> _Passage provided_
Takeru Satō is the chief episode director of the series with Satoshi Iwataki as chief animation director, Junichi Higashi as art director, Yuki Nomoto as the director of 3DCG, and Hyo-Gyu Park as director of photography. The character designs for the series were created by director and animator Takeshi Koike with Kenichi Shima serving as sub character designer. Recording for the English cast was done at recording studio NYAV Post in New York City.

===Music===
In addition to serving as an executive producer and as part of the creative team, Flying Lotus also composed the soundtrack for the series. "Black Gold", written and produced by Flying Lotus and performed by Thundercat, is the opening theme for the series, and the ending theme is "Between Memories" by Flying Lotus, featuring Niki Randa and Thundercat. Each theme was featured in five of the six episodes. Instead of going for a more straightforward hip hop or jazz focused soundtrack like Samurai Champloo and Cowboy Bebop, Flying Lotus went for an organic take with the music being made in chronological order to reflect the main character's progression in the story. Flying Lotus stated that he went for a more synthesizer-inspired sound mixed with Japanese percussion, African percussion, and hip-hop elements.

===Manga adaptation===
A manga adaptation by Satoshi Okunishi was serialized in Shogakukan's seinen manga magazine Monthly Big Comic Spirits from July 27, 2021, to June 27, 2022; An additional chapter was published on July 27 of the same year. Shogakukan collected its chapters in two tankōbon volumes, released on July 29 and September 30, 2022.

==Episodes==

| No. | Title | Directed by | Written by | Storyboarded by | Original release date |
| 1 | "Ronin" Transliteration: "Rōnin" (Japanese: 浪人) | Takeru Satō | Nick Jones Jr. Story by : LeSean Thomas, Flying Lotus, Nick Jones Jr. | Takeru Satō | April 29, 2021 |
20 years after the fall of Oda Nobunaga, Yasuke travels with Ichika and her daughter Saki to take the girl to a special doctor. Yasuke recalls the time he was recruited by Nobunaga. On their journey they are attacked by a group of mercenaries sent by the daimyo to capture Saki for her special powers.

> _Provided information_

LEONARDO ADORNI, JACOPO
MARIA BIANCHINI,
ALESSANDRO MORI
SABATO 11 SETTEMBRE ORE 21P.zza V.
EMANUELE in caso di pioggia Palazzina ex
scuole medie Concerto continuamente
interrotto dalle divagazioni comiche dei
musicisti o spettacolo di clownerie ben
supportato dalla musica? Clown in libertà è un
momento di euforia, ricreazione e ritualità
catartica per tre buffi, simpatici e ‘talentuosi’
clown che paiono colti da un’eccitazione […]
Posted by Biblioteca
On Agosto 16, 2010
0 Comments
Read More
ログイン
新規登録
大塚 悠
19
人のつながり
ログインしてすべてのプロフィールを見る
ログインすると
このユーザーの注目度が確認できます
--
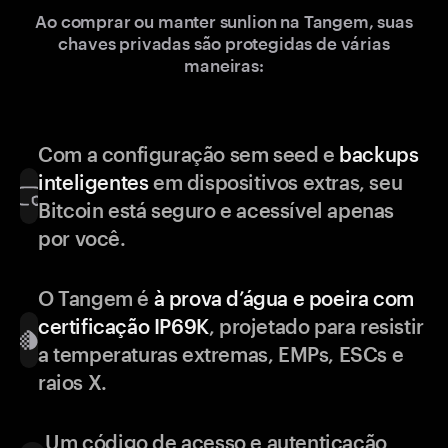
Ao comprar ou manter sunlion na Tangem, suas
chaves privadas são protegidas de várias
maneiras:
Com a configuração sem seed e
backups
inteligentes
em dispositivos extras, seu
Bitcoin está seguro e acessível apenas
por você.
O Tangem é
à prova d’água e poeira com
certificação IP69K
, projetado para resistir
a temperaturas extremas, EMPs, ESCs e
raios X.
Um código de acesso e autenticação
--
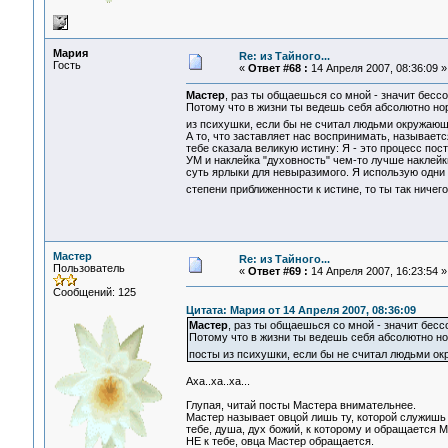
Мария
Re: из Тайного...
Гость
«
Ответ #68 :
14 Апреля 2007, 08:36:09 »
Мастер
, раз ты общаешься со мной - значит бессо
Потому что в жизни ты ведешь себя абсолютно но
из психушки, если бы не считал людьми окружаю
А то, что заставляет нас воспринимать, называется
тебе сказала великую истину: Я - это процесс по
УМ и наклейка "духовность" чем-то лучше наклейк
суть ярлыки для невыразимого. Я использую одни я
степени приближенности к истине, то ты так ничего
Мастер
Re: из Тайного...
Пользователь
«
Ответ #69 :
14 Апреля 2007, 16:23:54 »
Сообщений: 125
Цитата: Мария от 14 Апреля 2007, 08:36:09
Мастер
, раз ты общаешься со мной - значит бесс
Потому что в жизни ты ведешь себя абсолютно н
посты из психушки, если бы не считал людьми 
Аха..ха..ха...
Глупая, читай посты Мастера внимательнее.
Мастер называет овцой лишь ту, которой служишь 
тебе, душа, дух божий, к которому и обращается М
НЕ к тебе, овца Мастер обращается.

> _Parts of the exercise_
a) Using the passage on the animated series, reproduce everything from "Takeru Satō is" down to "New York City." word for word.
b) Answer these questions from the passage on the animated series:
(i) At which recording studio was the English cast recorded?
(ii) Who performs the opening theme, "Black Gold"?
(iii) In which magazine was the manga adaptation serialized?

> _Answer section_
a)
Takeru Satō is the chief episode director of the series with Satoshi Iwataki as chief animation director, Junichi Higashi as art director, Yuki Nomoto as the director of 3DCG, and Hyo-Gyu Park as director of photography. The character designs for the series were created by director and animator Takeshi Koike with Kenichi Shima serving as sub character designer. Recording for the English cast was done at recording studio NYAV Post in New York City.

b)
(i) NYAV Post in New York City
(ii) Thundercat
(iii) Shogakukan's seinen manga magazine Monthly Big Comic Spirits